Confessions of a Litigation God
When I open my eyes, Mac is no longer staring between my legs, but all of her intensity is focused on my face. I give it back to her in equal measure, and we are both helpless to look away from the other.
“Spread your legs,” I say roughly and she doesn’t hesitate for a moment, spreading them wide and giving me unfettered gazing access to her pu**y.
Fucking beautiful pu**y!
“Touch yourself,” I order her, surprised I can even talk right now.
Mac’s delicate fingers go between her legs, and she gives me the show of a lifetime. I can’t help but pull on my c**k harder and faster as I watch her, but when I feel the telltale signs of an orgasm starting to rumble, I release myself because that’s not happening the first time unless I’m inside of her.
“Enough. You’re ready for my mouth, and I don’t think I’ll stop until I’ve made you come at least three times. ”
Mac shivers and her eyes go half-mast. I step up to the bed, intent on latching my mouth onto her cl*t hard, when she says, “Wait. ”
Fuck no, not waiting, but my eyes go to her in question and I pause momentarily.

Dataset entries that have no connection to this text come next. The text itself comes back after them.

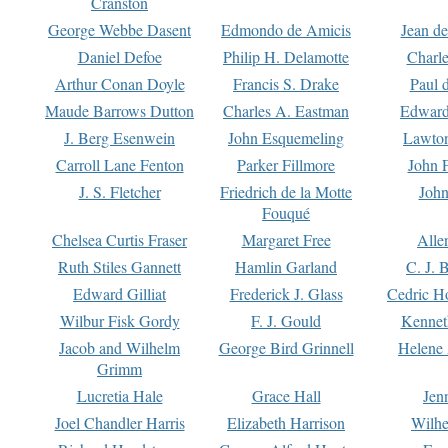
Cranston
George Webbe Dasent
Edmondo de Amicis
Jean d
Daniel Defoe
Philip H. Delamotte
Charl
Arthur Conan Doyle
Francis S. Drake
Paul 
Maude Barrows Dutton
Charles A. Eastman
Edward
J. Berg Esenwein
John Esquemeling
Lawton
Carroll Lane Fenton
Parker Fillmore
John 
J. S. Fletcher
Friedrich de la Motte
John
Fouqué
Chelsea Curtis Fraser
Margaret Free
Alle
Ruth Stiles Gannett
Hamlin Garland
C. J. 
Edward Gilliat
Frederick J. Glass
Cedric H
Wilbur Fisk Gordy
F. J. Gould
Kennet
Jacob and Wilhelm
George Bird Grinnell
Helene 
Grimm
Lucretia Hale
Grace Hall
Jen
Joel Chandler Harris
Elizabeth Harrison
Wilhe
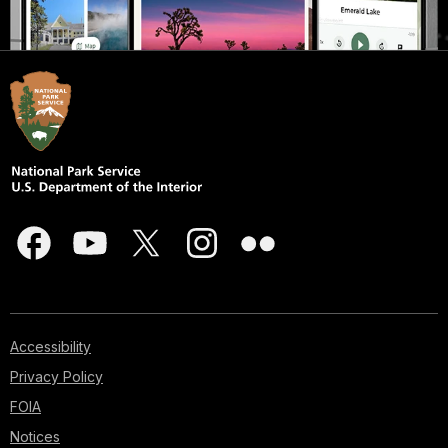
Accessibility
Privacy Policy
FOIA
Notices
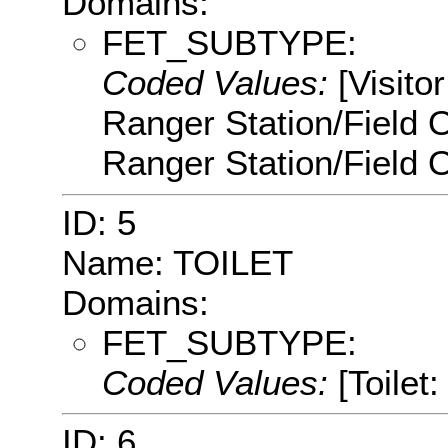
Domains:
FET_SUBTYPE:
Coded Values:
[Visito
Ranger Station/Field 
Ranger Station/Field O
ID: 5
Name: TOILET
Domains:
FET_SUBTYPE:
Coded Values:
[Toilet:
ID: 6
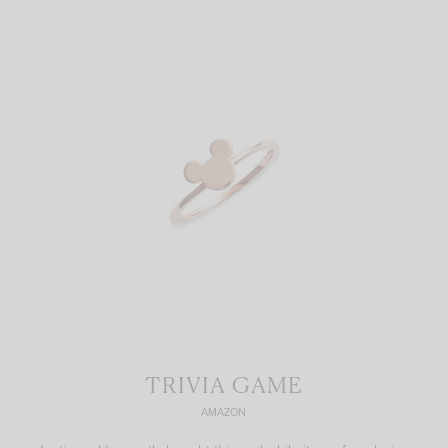
TRIVIA GAME
AMAZON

“Let’s make this a little more balanced,” she says.
Hmmm. Interesting.
“What did you have in mind?”
“We’ve done a lot of dirty things together, but I don’t think we’ve ever done sixt
y-nine. Let’s give that a try. ”
Yes, Mac Dawson is beyond magnificent. In fact, I feel like busting out an ode to her greatness right now.
“You are like the perfect f**king woman,” I say in awe.
“No, I’m not,” she says simply, and I think that may be an allusion to the fact that if she was… I would have never parted ways with her. That thought hurts, but then she says, “But I’m damn close, so get your ass on this bed and get into position. ”
***
I wake up and glance at Mac’s bedside clock. It’s 5:30 AM and I am warm, secure with my arms wrapped around her, and I am utterly content.
I also know this feeling will be fleeting, because Mac and I agreed that last night was a goodbye sort of f**k.
Except… it wasn’t f**king at all.
Don’t get me wrong… there was plenty of sex. The sixty-nine just got us started and after she came on my lips and I jetted over her tongue, we didn’t even pause. Just started kissing, touching, and groping each other, and we went at it again.
And again.
And again.
But there was a level of need on my part that was not going to be satisfied by a mere orgasm—or five. I needed more from Mac and for a brief time last night… I got it.
I got the intimacy, care, and pure desire that I had been craving for so long. She gave it to me in murmurs, whispered touches, and gentle licks. She smiled at me over and over again, causing my heart to soar. We talked and we laughed. We did so much more than f**king.
Yes… what we did last night was transcendental.
It may have been the most perfect night of my life, and yet the dawn of this new day may end up starting the worst of my life… when I walk out that door and probably out of Mac’s life for good.
Sadness overwhelms me at the prospect. It’s a miserable f**king thought.
But it’s just a thought, I tell myself.
Doesn’t have to be true, does it? Perhaps I can change things with Mac. Maybe I can go back, to that time in our relationship when we were both happy with everything there was between us. I’m not quite sure how to go about doing it. In fact, I need to talk this over with someone trusted, and there is only one such person in my life.
Easing out of Mac’s embrace, I give her a light kiss on her head and slip out of bed. I dress silently and leave her apartment just as quietly.
As I hit the street, looking to hail a cab, I pull my phone out and dial my dad. It’s too early for him to be up, because he’s a night owl like me.
But he’ll answer the phone when he sees it’s me that’s calling. When I tell him I need to talk to him… that I need advice, he’ll quietly slip out of the marriage bed he’s shared with my mom for thirty-six years, and pad into the kitchen.
He’ll make a pot of coffee while I lay my woes out to him. He’ll listen and won’t interrupt. Then he’ll sit at the kitchen table that overlooks the backyard, and he’ll sip on coffee while he imparts his wisdom. I know my dad… he won’t call me a dumbass and won’t make me feel bad for the stupid choices I’ve made. Instead, he’ll put his head together with mine and help me figure out exactly what I need to do.
Chapter 35
In my opinion, unaccomplished people only consider the risks, not the rewards.
Those words reverberate through my head, over and over again.
My dad said them to me about ten hours ago when I talked to him first thing this morning. After I told him, with no holds barred, all about Mac Dawson.
I told him how we met—sparing him, of course, the sordid details—and then proceeded to explain how our relationship progressed, then how I f**ked it all up.
I didn’t hold back, but told him it was my bitterness and insecurity… my fear over getting hurt, that held me prisoner.
My dad was quiet the entire time, patiently listening to me while I unburdened. He didn’t even make a sound when I told him what really happened between Cal and Marissa.